Vinícius Baiano

Personal information
- Full name: Vinícius Ferreira de Jesus
- Date of birth: 16 July 1997 (age 29)
- Place of birth: Salvador, Brazil
- Height: 1.80 m (5 ft 11 in)
- Positions: Striker; winger;

Team information
- Current team: Isenmulang Kalteng
- Number: 97

Youth career
- 2015–2018: Avaí

Senior career*
- Years: Team / Apps / (Gls)
- 2017: → Fortaleza (loan) / 8 / (0)
- 2018: → Concórdia (loan) / 11 / (1)
- 2018: → Tubarão (loan) / 9 / (3)
- 2019: Tubarão / 10 / (0)
- 2019: → Atlético Acreano (loan) / 7 / (1)
- 2019: → Caxias (loan) / 7 / (0)
- 2020–2021: Caxias / 18 / (0)
- 2022: Aimoré / 9 / (0)
- 2022: São Bernardo / 4 / (0)
- 2022–2023: Grêmio Prudente / 13 / (0)
- 2023–2024: Passo Fundo / 14 / (2)
- 2024: Real Noroeste / 9 / (0)
- 2024: Glória / 14 / (4)
- 2025: Desportiva Ferroviária / 12 / (4)
- 2025–2026: Naxxar Lions / 30 / (4)
- 2026–: Isenmulang Kalteng / 3 / (0)

= Vinícius Baiano =

Brazilian footballer (born 1997)

Vinícius Ferreira de Jesus (born 16 July 1997), commonly known as Vinícius Baiano, is a Brazilian professional footballer who plays as a striker or winger for Super League club Isenmulang Kalteng.

==Club career==
Born in Salvador, Bahia, Brazil, Baiano spent his early career in Brazil at a young age with Avaí. In 2017, he signed for Fortaleza on loan. Baiano returned to Avaí but subsequently served another loans at Concórdia, and Tubarão.

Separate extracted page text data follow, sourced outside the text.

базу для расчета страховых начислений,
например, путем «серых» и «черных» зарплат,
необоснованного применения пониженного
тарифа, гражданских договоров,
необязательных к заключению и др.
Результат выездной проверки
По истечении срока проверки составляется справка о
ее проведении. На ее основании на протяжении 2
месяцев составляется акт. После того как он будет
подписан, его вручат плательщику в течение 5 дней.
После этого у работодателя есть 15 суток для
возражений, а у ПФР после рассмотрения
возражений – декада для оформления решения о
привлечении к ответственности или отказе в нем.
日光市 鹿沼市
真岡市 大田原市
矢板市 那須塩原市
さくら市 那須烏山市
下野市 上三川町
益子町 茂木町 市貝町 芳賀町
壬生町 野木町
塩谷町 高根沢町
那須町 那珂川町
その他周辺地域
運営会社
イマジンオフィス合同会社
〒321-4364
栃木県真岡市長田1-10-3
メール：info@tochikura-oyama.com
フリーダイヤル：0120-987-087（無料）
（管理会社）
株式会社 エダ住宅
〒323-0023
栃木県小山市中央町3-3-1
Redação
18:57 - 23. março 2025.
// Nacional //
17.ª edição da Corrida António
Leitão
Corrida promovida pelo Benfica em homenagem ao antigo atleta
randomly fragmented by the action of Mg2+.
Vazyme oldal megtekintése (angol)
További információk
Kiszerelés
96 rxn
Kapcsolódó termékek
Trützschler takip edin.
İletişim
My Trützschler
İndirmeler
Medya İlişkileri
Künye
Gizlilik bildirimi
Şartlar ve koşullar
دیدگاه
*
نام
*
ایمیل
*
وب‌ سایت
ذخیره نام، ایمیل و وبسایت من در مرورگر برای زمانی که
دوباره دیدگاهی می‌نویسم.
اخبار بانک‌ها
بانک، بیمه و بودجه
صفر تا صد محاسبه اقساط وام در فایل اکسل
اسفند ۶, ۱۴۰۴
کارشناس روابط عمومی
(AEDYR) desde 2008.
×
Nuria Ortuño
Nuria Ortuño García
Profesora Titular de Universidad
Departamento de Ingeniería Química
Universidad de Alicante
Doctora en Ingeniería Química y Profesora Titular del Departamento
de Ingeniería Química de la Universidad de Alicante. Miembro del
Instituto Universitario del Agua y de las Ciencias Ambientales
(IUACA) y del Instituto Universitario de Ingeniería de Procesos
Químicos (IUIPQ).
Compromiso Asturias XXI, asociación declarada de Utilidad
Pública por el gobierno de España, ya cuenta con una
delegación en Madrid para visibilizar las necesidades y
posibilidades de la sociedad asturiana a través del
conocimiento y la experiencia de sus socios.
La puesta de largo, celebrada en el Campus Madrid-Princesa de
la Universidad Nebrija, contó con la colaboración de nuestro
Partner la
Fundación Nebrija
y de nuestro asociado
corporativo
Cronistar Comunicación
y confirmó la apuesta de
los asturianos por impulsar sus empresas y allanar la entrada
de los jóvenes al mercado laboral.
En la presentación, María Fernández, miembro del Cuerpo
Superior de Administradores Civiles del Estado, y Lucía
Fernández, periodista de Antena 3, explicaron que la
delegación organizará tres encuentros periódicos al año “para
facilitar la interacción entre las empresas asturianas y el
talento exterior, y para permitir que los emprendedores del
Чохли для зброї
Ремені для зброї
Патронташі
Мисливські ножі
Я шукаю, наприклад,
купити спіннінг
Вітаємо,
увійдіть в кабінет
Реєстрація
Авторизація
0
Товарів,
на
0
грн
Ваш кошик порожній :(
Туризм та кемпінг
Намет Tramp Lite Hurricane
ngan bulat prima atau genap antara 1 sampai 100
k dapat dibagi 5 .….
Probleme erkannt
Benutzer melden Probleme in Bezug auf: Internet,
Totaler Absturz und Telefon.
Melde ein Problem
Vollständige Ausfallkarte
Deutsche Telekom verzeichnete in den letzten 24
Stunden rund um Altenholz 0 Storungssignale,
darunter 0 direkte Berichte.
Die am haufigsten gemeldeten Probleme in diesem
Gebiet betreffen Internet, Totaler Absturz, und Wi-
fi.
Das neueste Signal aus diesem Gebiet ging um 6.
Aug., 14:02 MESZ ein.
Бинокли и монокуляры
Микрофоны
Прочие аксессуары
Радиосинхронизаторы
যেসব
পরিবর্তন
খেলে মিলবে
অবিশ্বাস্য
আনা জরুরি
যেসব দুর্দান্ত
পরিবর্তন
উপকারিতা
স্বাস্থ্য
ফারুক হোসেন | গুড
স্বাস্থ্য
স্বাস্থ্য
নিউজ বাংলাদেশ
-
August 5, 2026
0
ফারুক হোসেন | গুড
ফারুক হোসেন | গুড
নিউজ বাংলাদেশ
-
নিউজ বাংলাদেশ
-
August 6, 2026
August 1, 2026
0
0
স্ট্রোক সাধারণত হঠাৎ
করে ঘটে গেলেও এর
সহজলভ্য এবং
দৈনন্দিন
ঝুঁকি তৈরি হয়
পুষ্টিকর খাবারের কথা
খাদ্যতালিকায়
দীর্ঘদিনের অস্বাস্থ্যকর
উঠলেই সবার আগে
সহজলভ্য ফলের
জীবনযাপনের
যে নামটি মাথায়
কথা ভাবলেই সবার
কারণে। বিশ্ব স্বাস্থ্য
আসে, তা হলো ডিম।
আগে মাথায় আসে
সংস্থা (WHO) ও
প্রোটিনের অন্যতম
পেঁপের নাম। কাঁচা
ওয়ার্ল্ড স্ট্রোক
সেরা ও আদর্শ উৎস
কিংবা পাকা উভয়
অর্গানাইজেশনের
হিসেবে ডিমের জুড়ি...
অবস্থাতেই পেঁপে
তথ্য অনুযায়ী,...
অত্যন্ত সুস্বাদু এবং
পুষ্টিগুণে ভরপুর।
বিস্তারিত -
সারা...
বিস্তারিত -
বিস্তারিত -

In early 2019, he extended his contract with Tubarão, but was then loaned out again to Atlético Acreano in June 2019, and Caxias in August 2019. After officially leaving Tubarao, in August 2020, Baiano decided to stay and extend his contract with Caxias for the upcoming season.

In December 2022, Baiano joined Grêmio Prudente, he previously plays for Aimoré and São Bernardo.

=== Naxxar Lions ===
In August 2025, Baiano subsequently moved abroad to Europe, signing with Naxxar Lions to play in the first division of the Maltese league system. He made his league debut for Naxxar Lions on 25 August 2025, in a 0–1 home lose over Marsaxlokk. His first league goal for the club came on 16 September 2025 in a 2–3 home lose over Tarxien Rainbows.

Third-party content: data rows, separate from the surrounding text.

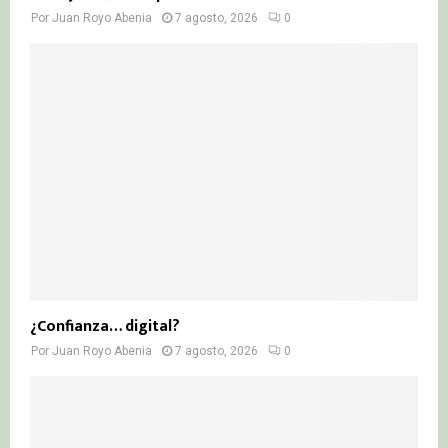
Por
Juan Royo Abenia
7 agosto, 2026
0
¿Confianza… digital?
Por
Juan Royo Abenia
7 agosto, 2026
0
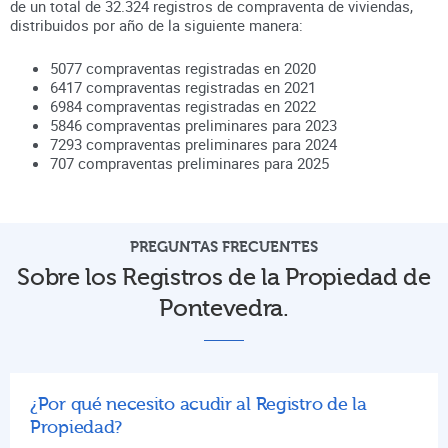
de un total de
32.324
registros de compraventa de viviendas,
distribuidos por año de la siguiente manera:
5077
compraventas registradas en
2020
6417
compraventas registradas en
2021
6984
compraventas registradas en
2022
5846
compraventas preliminares para
2023
7293
compraventas preliminares para
2024
707
compraventas preliminares para
2025
PREGUNTAS FRECUENTES
Sobre los Registros de la Propiedad de
Pontevedra.
¿Por qué necesito acudir al Registro de la
Propiedad?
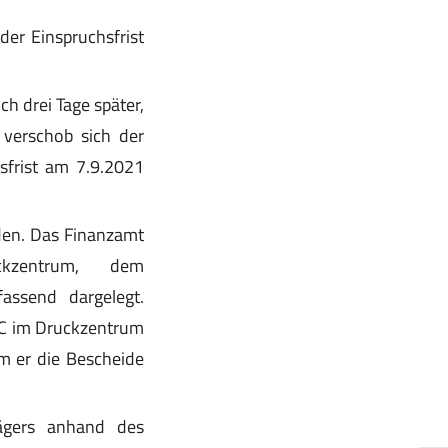
der Einspruchsfrist
h drei Tage später,
 verschob sich der
sfrist am 7.9.2021
den. Das Finanzamt
kzentrum, dem
assend dargelegt.
 C im Druckzentrum
m er die Bescheide
gers anhand des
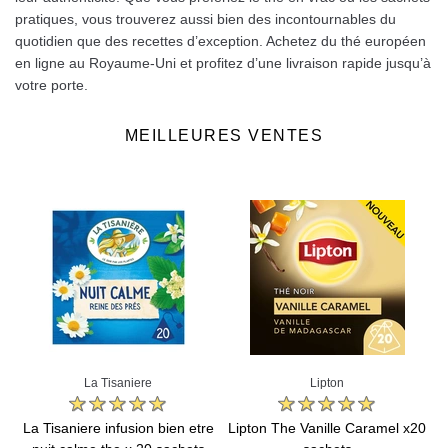
pratiques, vous trouverez aussi bien des incontournables du
quotidien que des recettes d’exception. Achetez du thé européen
en ligne au Royaume-Uni et profitez d’une livraison rapide jusqu’à
votre porte.
MEILLEURES VENTES
La Tisaniere
Lipton
le
La Tisaniere infusion bien etre
Lipton The Vanille Caramel x20
L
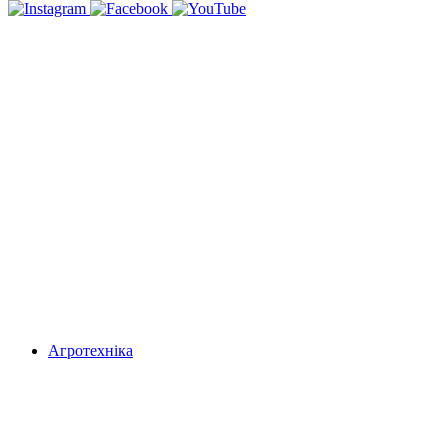
Агротехніка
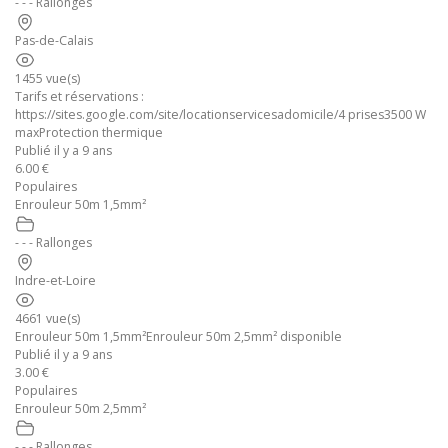
- - - Rallonges
Pas-de-Calais
1455 vue(s)
Tarifs et réservations :
https://sites.google.com/site/locationservicesadomicile/4 prises3500 W
maxProtection thermique
Publié il y a 9 ans
6.00 €
Populaires
Enrouleur 50m 1,5mm²
- - - Rallonges
Indre-et-Loire
4661 vue(s)
Enrouleur 50m 1,5mm²Enrouleur 50m 2,5mm² disponible
Publié il y a 9 ans
3.00 €
Populaires
Enrouleur 50m 2,5mm²
- - - Rallonges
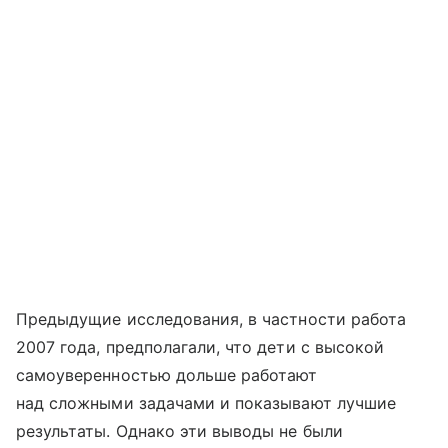
Предыдущие исследования, в частности работа
2007 года, предполагали, что дети с высокой
самоуверенностью дольше работают
над сложными задачами и показывают лучшие
результаты. Однако эти выводы не были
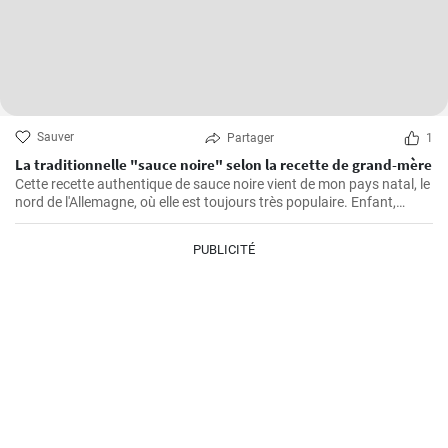
Sauver
Partager
1
La traditionnelle "sauce noire" selon la recette de grand-mère
Cette recette authentique de sauce noire vient de mon pays natal, le
nord de l'Allemagne, où elle est toujours très populaire. Enfant,
j'adorais regarder ma grand-mère dans la cuisine préparer ce
bouillon de viande riche et savoureux. La viande de porc est cuite
PUBLICITÉ
avec des épices et servie dans une sauce avec du sang. Un goût
inoubliable qui me rappelle toujours les dimanches passés dans la
maison de ma grand-mère.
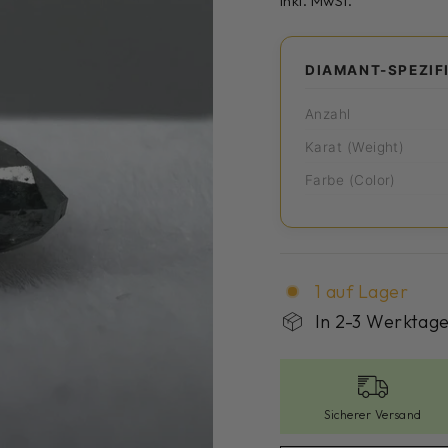
inkl. MwSt.
DIAMANT-SPEZIF
Anzahl
Karat (Weight)
Farbe (Color)
1 auf Lager
In 2-3 Werktage
Sicherer Versand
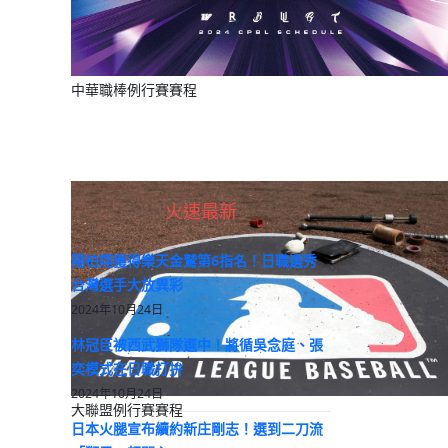
中華職棒例行賽賽程
火速最新
陽柏翔獲得樂天金鷲第6指名！日職選秀
台灣選手大放異彩
2024年10月24日
林冠臣被西武獅隊選中！將循吳念庭、張
奕模式在日職打拚
2024年10月24日
大聯盟例行賽賽程
日本火腿宣布續約新庄剛志！選到二刀流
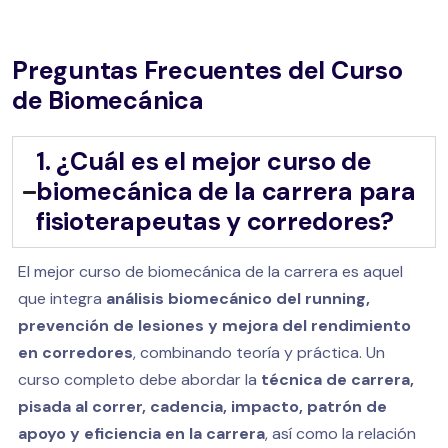
Preguntas Frecuentes del Curso
de Biomecánica
1. ¿Cuál es el mejor curso de
biomecánica de la carrera para
fisioterapeutas y corredores?
El mejor curso de biomecánica de la carrera es aquel
que integra
análisis biomecánico del running,
prevención de lesiones y mejora del rendimiento
en corredores
, combinando teoría y práctica. Un
curso completo debe abordar la
técnica de carrera,
pisada al correr, cadencia, impacto, patrón de
apoyo y eficiencia en la carrera
, así como la relación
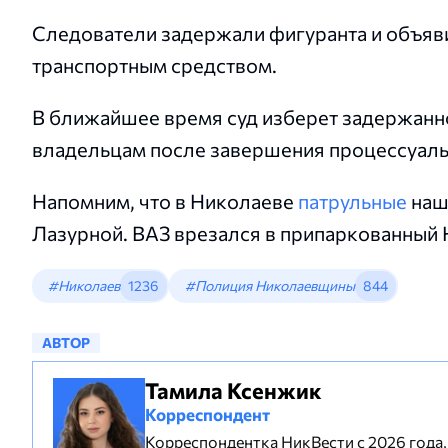
Следователи задержали фигуранта и объяви
транспортным средством.
В ближайшее время суд изберет задержанно
владельцам после завершения процессуаль
Напомним, что в Николаеве
патрульные
наш
Лазурной. ВАЗ врезался в припаркованный 
#Николаев
1236
#Полиция Николаевщины
844
АВТОР
Тамила Ксенжик
Корреспондент
Корреспондентка НикВести с 2026 года,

On 4 January 2026, he scored in the 2025–26 Maltese FA Trophy of a 0–3 win over Marsa. Four days later, he also involved in Naxxar's 1–2 away win over Żabbar St. Patrick, scoring in the 45th minute at Victor Tedesco Stadium. On 24 January 2026, Baiano scored the winning goal in a 2–1 home win over Żabbar St. Patrick, his goal in the 79th minute sealed the deal, securing all three points.

During his time with the club, Baiano scored a total of 7 goals and 5 assists in 35 appearances in all competitions.

=== Isenmulang Kalteng ===
In August 2026, he moved to Southeast Asia by signing a professional contract with the Indonesian Super League club Isenmulang Kalteng, ahead of the 2026–27 Super League campaign. He made his league debut for Isenmulang Kalteng on 4 September 2026, in a 4–0 away lose over Arema at the Kanjuruhan Stadium.